OpenMLDB

A OpenMLDB task type’s example and dive into information of PyDolphinScheduler.

Example

"""A example workflow for task openmldb."""

from pydolphinscheduler.core.workflow import Workflow
from pydolphinscheduler.tasks.openmldb import OpenMLDB

sql = """USE demo_db;
set @@job_timeout=200000;
LOAD DATA INFILE 'file:///tmp/train_sample.csv'
INTO TABLE talkingdata OPTIONS(mode='overwrite');
"""

with Workflow(
    name="task_openmldb_example",
) as workflow:
    task_openmldb = OpenMLDB(
        name="task_openmldb",
        zookeeper="127.0.0.1:2181",
        zookeeper_path="/openmldb",
        execute_mode="offline",
        sql=sql,
    )

    workflow.run()

Dive Into

Task OpenMLDB.

class pydolphinscheduler.tasks.openmldb.OpenMLDB(name, zookeeper, zookeeper_path, execute_mode, sql, *args, **kwargs)[source]

Bases: BatchTask

Task OpenMLDB object, declare behavior for OpenMLDB task to dolphinscheduler.

Parameters:
  • name – task name

  • zookeeper – OpenMLDB cluster zookeeper address, e.g. 127.0.0.1:2181.

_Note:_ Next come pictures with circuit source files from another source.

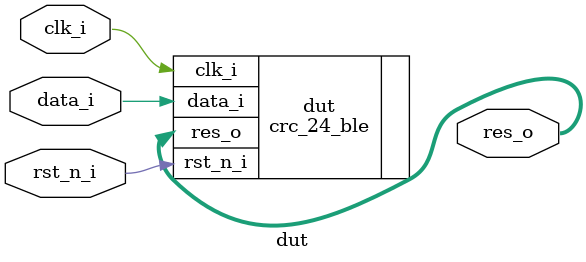
<source format=v>
module dut(clk_i, rst_n_i, data_i, res_o);

   input clk_i;
   input rst_n_i;
   input data_i;
   

   output [23:0] res_o;
   
   
   crc_24_ble dut(.clk_i(clk_i), 
                  .rst_n_i(rst_n_i), 
                  .data_i(data_i), 
                  .res_o(res_o)
                  );
endmodule
</source>
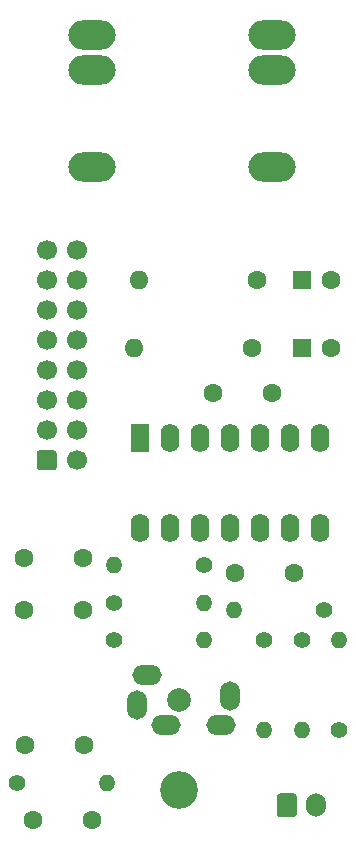
<source format=gbr>
%TF.GenerationSoftware,KiCad,Pcbnew,(5.1.10)-1*%
%TF.CreationDate,2022-02-04T18:44:23-05:00*%
%TF.ProjectId,BIGRIG_OUTPUT,42494752-4947-45f4-9f55-545055542e6b,rev?*%
%TF.SameCoordinates,Original*%
%TF.FileFunction,Soldermask,Top*%
%TF.FilePolarity,Negative*%
%FSLAX46Y46*%
G04 Gerber Fmt 4.6, Leading zero omitted, Abs format (unit mm)*
G04 Created by KiCad (PCBNEW (5.1.10)-1) date 2022-02-04 18:44:23*
%MOMM*%
%LPD*%
G01*
G04 APERTURE LIST*
%ADD10O,1.400000X1.400000*%
%ADD11C,1.400000*%
%ADD12C,3.200000*%
%ADD13C,1.600000*%
%ADD14R,1.600000X1.600000*%
%ADD15O,1.600000X1.600000*%
%ADD16C,1.700000*%
%ADD17O,4.000000X2.500000*%
%ADD18O,2.500000X1.700000*%
%ADD19O,1.700000X2.500000*%
%ADD20C,2.000000*%
%ADD21O,1.700000X2.000000*%
%ADD22R,1.600000X2.400000*%
%ADD23O,1.600000X2.400000*%
G04 APERTURE END LIST*
D10*
%TO.C,R15*%
X49530000Y-76835000D03*
D11*
X57150000Y-76835000D03*
%TD*%
D12*
%TO.C,REF\u002A\u002A*%
X55000000Y-95885000D03*
%TD*%
D13*
%TO.C,C2*%
X67905000Y-52705000D03*
D14*
X65405000Y-52705000D03*
%TD*%
D13*
%TO.C,C3*%
X62865000Y-62230000D03*
X57865000Y-62230000D03*
%TD*%
%TO.C,C4*%
X59770000Y-77470000D03*
X64770000Y-77470000D03*
%TD*%
D14*
%TO.C,C5*%
X65405000Y-58420000D03*
D13*
X67905000Y-58420000D03*
%TD*%
%TO.C,C8*%
X42625000Y-98425000D03*
X47625000Y-98425000D03*
%TD*%
%TO.C,C9*%
X46990000Y-92075000D03*
X41990000Y-92075000D03*
%TD*%
%TO.C,C12*%
X46910000Y-80645000D03*
X41910000Y-80645000D03*
%TD*%
%TO.C,C13*%
X41910000Y-76200000D03*
X46910000Y-76200000D03*
%TD*%
%TO.C,FB2*%
X61214000Y-58420000D03*
D15*
X51214000Y-58420000D03*
%TD*%
%TO.C,FB3*%
X51595000Y-52705000D03*
D13*
X61595000Y-52705000D03*
%TD*%
%TO.C,J1*%
G36*
G01*
X42965000Y-68545000D02*
X42965000Y-67345000D01*
G75*
G02*
X43215000Y-67095000I250000J0D01*
G01*
X44415000Y-67095000D01*
G75*
G02*
X44665000Y-67345000I0J-250000D01*
G01*
X44665000Y-68545000D01*
G75*
G02*
X44415000Y-68795000I-250000J0D01*
G01*
X43215000Y-68795000D01*
G75*
G02*
X42965000Y-68545000I0J250000D01*
G01*
G37*
D16*
X43815000Y-65405000D03*
X43815000Y-62865000D03*
X43815000Y-60325000D03*
X43815000Y-57785000D03*
X43815000Y-55245000D03*
X43815000Y-52705000D03*
X43815000Y-50165000D03*
X46355000Y-67945000D03*
X46355000Y-65405000D03*
X46355000Y-62865000D03*
X46355000Y-60325000D03*
X46355000Y-57785000D03*
X46355000Y-55245000D03*
X46355000Y-52705000D03*
X46355000Y-50165000D03*
%TD*%
D17*
%TO.C,J2*%
X62865000Y-31925000D03*
X62865000Y-34925000D03*
X62865000Y-43125000D03*
%TD*%
%TO.C,J3*%
X47625000Y-43125000D03*
X47625000Y-34925000D03*
X47625000Y-31925000D03*
%TD*%
D18*
%TO.C,J4*%
X52300000Y-86140000D03*
X58600000Y-90390000D03*
D19*
X59350000Y-87865000D03*
D18*
X53900000Y-90390000D03*
D19*
X51450000Y-88665000D03*
D20*
X55000000Y-88265000D03*
%TD*%
%TO.C,J5*%
G36*
G01*
X63285000Y-97905000D02*
X63285000Y-96405000D01*
G75*
G02*
X63535000Y-96155000I250000J0D01*
G01*
X64735000Y-96155000D01*
G75*
G02*
X64985000Y-96405000I0J-250000D01*
G01*
X64985000Y-97905000D01*
G75*
G02*
X64735000Y-98155000I-250000J0D01*
G01*
X63535000Y-98155000D01*
G75*
G02*
X63285000Y-97905000I0J250000D01*
G01*
G37*
D21*
X66635000Y-97155000D03*
%TD*%
D10*
%TO.C,R9*%
X57150000Y-80010000D03*
D11*
X49530000Y-80010000D03*
%TD*%
%TO.C,R10*%
X41275000Y-95250000D03*
D10*
X48895000Y-95250000D03*
%TD*%
%TO.C,R11*%
X62230000Y-90805000D03*
D11*
X62230000Y-83185000D03*
%TD*%
%TO.C,R12*%
X65405000Y-83185000D03*
D10*
X65405000Y-90805000D03*
%TD*%
D11*
%TO.C,R13*%
X67310000Y-80645000D03*
D10*
X59690000Y-80645000D03*
%TD*%
%TO.C,R14*%
X68580000Y-83185000D03*
D11*
X68580000Y-90805000D03*
%TD*%
%TO.C,R16*%
X49530000Y-83185000D03*
D10*
X57150000Y-83185000D03*
%TD*%
D22*
%TO.C,U1*%
X51689000Y-66040000D03*
D23*
X66929000Y-73660000D03*
X54229000Y-66040000D03*
X64389000Y-73660000D03*
X56769000Y-66040000D03*
X61849000Y-73660000D03*
X59309000Y-66040000D03*
X59309000Y-73660000D03*
X61849000Y-66040000D03*
X56769000Y-73660000D03*
X64389000Y-66040000D03*
X54229000Y-73660000D03*
X66929000Y-66040000D03*
X51689000Y-73660000D03*
%TD*%
M02*

</source>
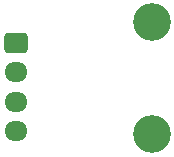
<source format=gbr>
%TF.GenerationSoftware,KiCad,Pcbnew,9.0.2*%
%TF.CreationDate,2025-05-12T20:01:58-04:00*%
%TF.ProjectId,high-range-IMU,68696768-2d72-4616-9e67-652d494d552e,rev?*%
%TF.SameCoordinates,Original*%
%TF.FileFunction,Soldermask,Bot*%
%TF.FilePolarity,Negative*%
%FSLAX46Y46*%
G04 Gerber Fmt 4.6, Leading zero omitted, Abs format (unit mm)*
G04 Created by KiCad (PCBNEW 9.0.2) date 2025-05-12 20:01:58*
%MOMM*%
%LPD*%
G01*
G04 APERTURE LIST*
G04 Aperture macros list*
%AMRoundRect*
0 Rectangle with rounded corners*
0 $1 Rounding radius*
0 $2 $3 $4 $5 $6 $7 $8 $9 X,Y pos of 4 corners*
0 Add a 4 corners polygon primitive as box body*
4,1,4,$2,$3,$4,$5,$6,$7,$8,$9,$2,$3,0*
0 Add four circle primitives for the rounded corners*
1,1,$1+$1,$2,$3*
1,1,$1+$1,$4,$5*
1,1,$1+$1,$6,$7*
1,1,$1+$1,$8,$9*
0 Add four rect primitives between the rounded corners*
20,1,$1+$1,$2,$3,$4,$5,0*
20,1,$1+$1,$4,$5,$6,$7,0*
20,1,$1+$1,$6,$7,$8,$9,0*
20,1,$1+$1,$8,$9,$2,$3,0*%
G04 Aperture macros list end*
%ADD10C,3.200000*%
%ADD11RoundRect,0.250000X-0.725000X0.600000X-0.725000X-0.600000X0.725000X-0.600000X0.725000X0.600000X0*%
%ADD12O,1.950000X1.700000*%
G04 APERTURE END LIST*
D10*
%TO.C,H1*%
X150500000Y-83000000D03*
%TD*%
D11*
%TO.C,J1*%
X139000000Y-84750000D03*
D12*
X139000000Y-87250000D03*
X139000000Y-89750000D03*
X139000000Y-92250000D03*
%TD*%
D10*
%TO.C,H2*%
X150500000Y-92500000D03*
%TD*%
M02*

</source>
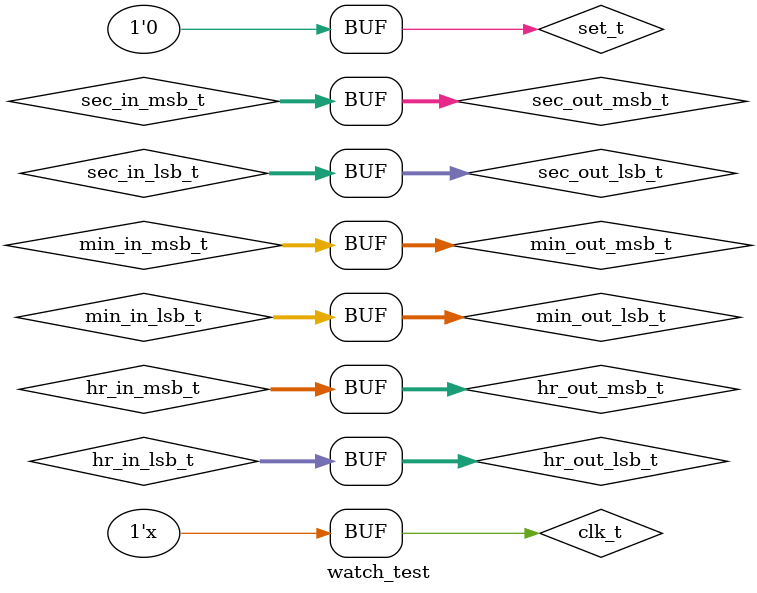
<source format=v>
`timescale 1ns/1ps
module watch_test();
reg [3:0] sec_in_lsb_t, sec_in_msb_t, min_in_lsb_t, min_in_msb_t, hr_in_lsb_t, hr_in_msb_t;
reg set_t, clk_t;
wire [3:0] sec_out_lsb_t, sec_out_msb_t,min_out_lsb_t, min_out_msb_t,hr_out_lsb_t, hr_out_msb_t;
assign sec_out_lsb_t = sec_in_lsb_t;
assign sec_out_msb_t = sec_in_msb_t;
assign min_out_lsb_t = min_in_lsb_t;
assign min_out_msb_t = min_in_msb_t;
assign hr_out_lsb_t = hr_in_lsb_t;
assign hr_out_msb_t = hr_in_msb_t;

watch test_watch (sec_in_lsb_t, sec_in_msb_t, min_in_lsb_t, min_in_msb_t, hr_in_lsb_t, hr_in_msb_t, set_t,clk_t,sec_out_lsb_t, sec_out_msb_t,min_out_lsb_t, min_out_msb_t,hr_out_lsb_t, hr_out_msb_t);

initial begin
	clk_t = 0;
	set_t = 0;
	sec_in_lsb_t= 0;
	sec_in_msb_t = 0;
	min_in_lsb_t= 0;
	min_in_msb_t = 0;
	hr_in_lsb_t= 0;
	hr_in_msb_t = 0;
	
	#1
	// Test 60 sec rollover
	// Set time as 03:45:53
	set_t = 1;
	sec_in_lsb_t = 3;
	sec_in_msb_t = 5;
	min_in_lsb_t= 5;
	min_in_msb_t = 4;
	hr_in_lsb_t= 3;
	hr_in_msb_t = 0;
	
	#1
	set_t = 0;
	
	
	// Test 60 min rollover
	// Set time as 06:59:55
	#19
	set_t = 1;
	sec_in_lsb_t = 5;
	sec_in_msb_t = 5;
	min_in_lsb_t= 9;
	min_in_msb_t = 5;
	hr_in_lsb_t= 6;
	hr_in_msb_t = 0;
	
	#1
	set_t = 0;
	
	
	#150
	// Test 24 hour roll over
	// Set time as 23:59:55
	set_t = 1;
	sec_in_lsb_t = 5;
	sec_in_msb_t = 5;
	min_in_lsb_t= 9;
	min_in_msb_t = 5;
	hr_in_lsb_t= 3;
	hr_in_msb_t = 2;
	
	#1
	set_t = 0; 
	
	
	#20
	//Test frozen time
	set_t = 1;
	sec_in_lsb_t = 5;
	sec_in_msb_t = 5;
	min_in_lsb_t= 8;
	min_in_msb_t = 5;
	hr_in_lsb_t= 6;
	hr_in_msb_t = 0;
	
	#20
	set_t = 0;
	
end

/*
//Uncomment this for getting the final vcd output file.
initial begin
	$dumpfile("watch_250ns.vcd");
	$dumpvars(0, watch_test);
	#250;
	$finish;
end
*/

always
	#1 clk_t = ~clk_t;
	
always @(posedge clk_t) begin
	if (sec_in_lsb_t == 4'd9 && set_t == 0) 
	begin
		sec_in_lsb_t <= 4'd0;
		if (sec_in_msb_t == 4'd5) 
		begin
			sec_in_msb_t <= 4'd0;
			if (min_in_lsb_t == 4'd9) 
			begin
				min_in_lsb_t <= 4'd0;
				if (min_in_msb_t == 4'd5) 
				begin
					min_in_msb_t <= 4'd0;
					if (hr_in_lsb_t == 4'd3 && hr_in_msb_t == 4'd2) 
					begin
						hr_in_lsb_t <= 4'd0;
						hr_in_msb_t <= 4'd0;
					end 
					else 
					begin
						if (hr_in_lsb_t == 4'd9)
						begin
							hr_in_lsb_t <= 0;
							hr_in_msb_t <= hr_in_msb_t + 1;
						end
						else
						begin
							hr_in_lsb_t <= hr_in_lsb_t + 1;
						end
					end
				end 
				else 
				begin
					min_in_msb_t <= min_in_msb_t + 1;
				end
			end 
			else 
			begin
				min_in_lsb_t <= min_in_lsb_t + 1;
			end
		end 
		else 
		begin
			sec_in_msb_t <= sec_in_msb_t + 1;
		end
	end
	else 
	begin
		if (set_t == 0)
		begin
			sec_in_lsb_t <= sec_in_lsb_t + 1;
		end
	end
end
endmodule


</source>
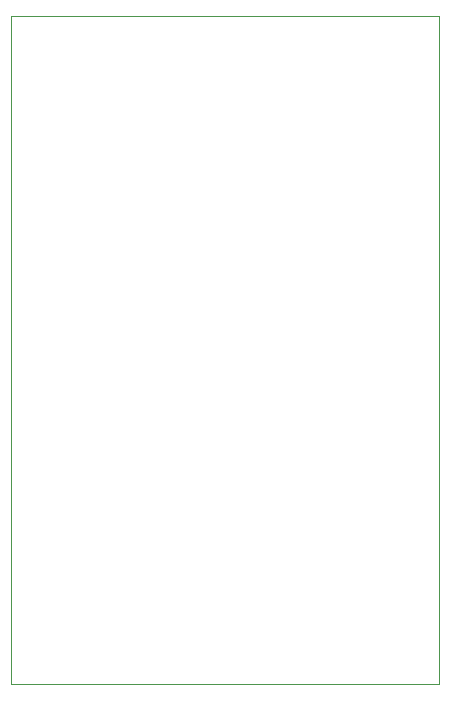
<source format=gbr>
G04 #@! TF.GenerationSoftware,KiCad,Pcbnew,(5.1.5)-3*
G04 #@! TF.CreationDate,2021-01-15T17:36:30+01:00*
G04 #@! TF.ProjectId,pHmeter,70486d65-7465-4722-9e6b-696361645f70,rev?*
G04 #@! TF.SameCoordinates,Original*
G04 #@! TF.FileFunction,Profile,NP*
%FSLAX46Y46*%
G04 Gerber Fmt 4.6, Leading zero omitted, Abs format (unit mm)*
G04 Created by KiCad (PCBNEW (5.1.5)-3) date 2021-01-15 17:36:30*
%MOMM*%
%LPD*%
G04 APERTURE LIST*
%ADD10C,0.050000*%
G04 APERTURE END LIST*
D10*
X36830000Y-98425000D02*
X36830000Y-41910000D01*
X73025000Y-98425000D02*
X36830000Y-98425000D01*
X73025000Y-41910000D02*
X73025000Y-98425000D01*
X36830000Y-41910000D02*
X73025000Y-41910000D01*
M02*

</source>
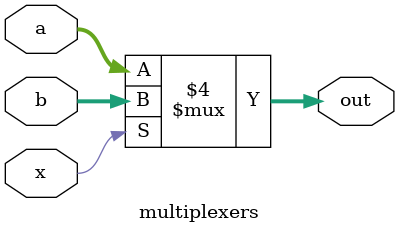
<source format=v>
`timescale 1ns/1ps

module multiplexers (input [7:0] a,
    input [7:0] b,
    input x,
    output reg[7:0] out
    );
    
    always @ (*)
    begin
       if (x == 0)
       begin
        out = a;
       end
       else
       begin
        out = b;
       end 
    end
endmodule
</source>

  • zookeeper_path – OpenMLDB cluster zookeeper path, e.g. /openmldb.

  • execute_mode – Determine the init mode, offline or online. You can switch it in sql statementself.

  • sql – SQL statement.

_downstream_task_codes: set[int]
_task_custom_attr: set = {'execute_mode', 'sql', 'zk', 'zk_path'}
_task_relation: set[TaskRelation]
_timeout: timedelta | int
_upstream_task_codes: set[int]

YAML file example

# Define the workflow
workflow:
  name: "OpenMLDB"

# Define the tasks within the workflow
tasks:
  - name: OpenMLDB
    task_type: OpenMLDB
    zookeeper: "127.0.0.1:2181"
    zookeeper_path: "/openmldb"
    execute_mode: "online"
    sql: |
      USE demo_db;
      set @@job_timeout=200000;
      LOAD DATA INFILE 'file:///tmp/train_sample.csv'
      INTO TABLE talkingdata OPTIONS(mode='overwrite');